Toffey returned to Binghamton to begin 2019. He batted .219/.347/.349/.696 with five home runs and 27 RBI in 91 games with Binghamton. Toffey did not play in a game in 2020 due to the cancellation of the minor league season because of the COVID-19 pandemic. He returned to the Binghamton Mets to begin the 2021 season, and batted .178/.317/.386 with six home runs and 15 RBI in 34 games.

===San Francisco Giants===
On July 2, 2021, the Mets traded Toffey to the San Francisco Giants in exchange for Anthony Banda. He was assigned to the Triple-A Sacramento River Cats, where he batted .270/.407/.378 with 2 home runs and 9 RBI in 31 games.

===Philadelphia Phillies===
On March 27, 2022, Toffey was traded to the Philadelphia Phillies in exchange for Luke Williams. He was assigned to the Triple-A Lehigh Valley IronPigs of the International League to begin the year. On July 13, the Phillies selected Toffey's contract to their 40-man roster from Triple-A as a substitute player. He was sent back down after the game without making his debut and sent outright off of the 40-man roster to Lehigh Valley after he cleared waivers on July 16.

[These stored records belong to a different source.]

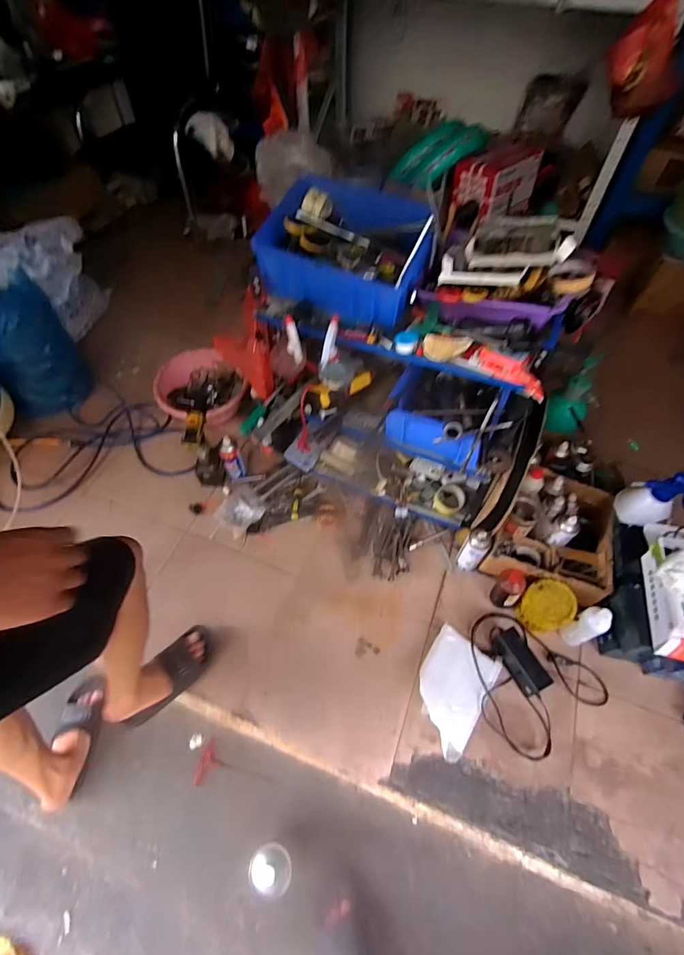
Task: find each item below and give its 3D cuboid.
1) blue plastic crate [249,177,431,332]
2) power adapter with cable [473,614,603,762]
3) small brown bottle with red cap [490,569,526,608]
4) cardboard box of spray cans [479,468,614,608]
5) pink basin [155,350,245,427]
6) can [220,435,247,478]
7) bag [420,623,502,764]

Toffey did not play in a game for the Phillies organization in 2023 and elected free agency following the season on November 6, 2023.

==Personal life==
Toffey's father, Jack, played college and professional baseball and works as a sports agent. His older brother, John, played college baseball and hockey as well as minor league hockey for the Johnstown Chiefs.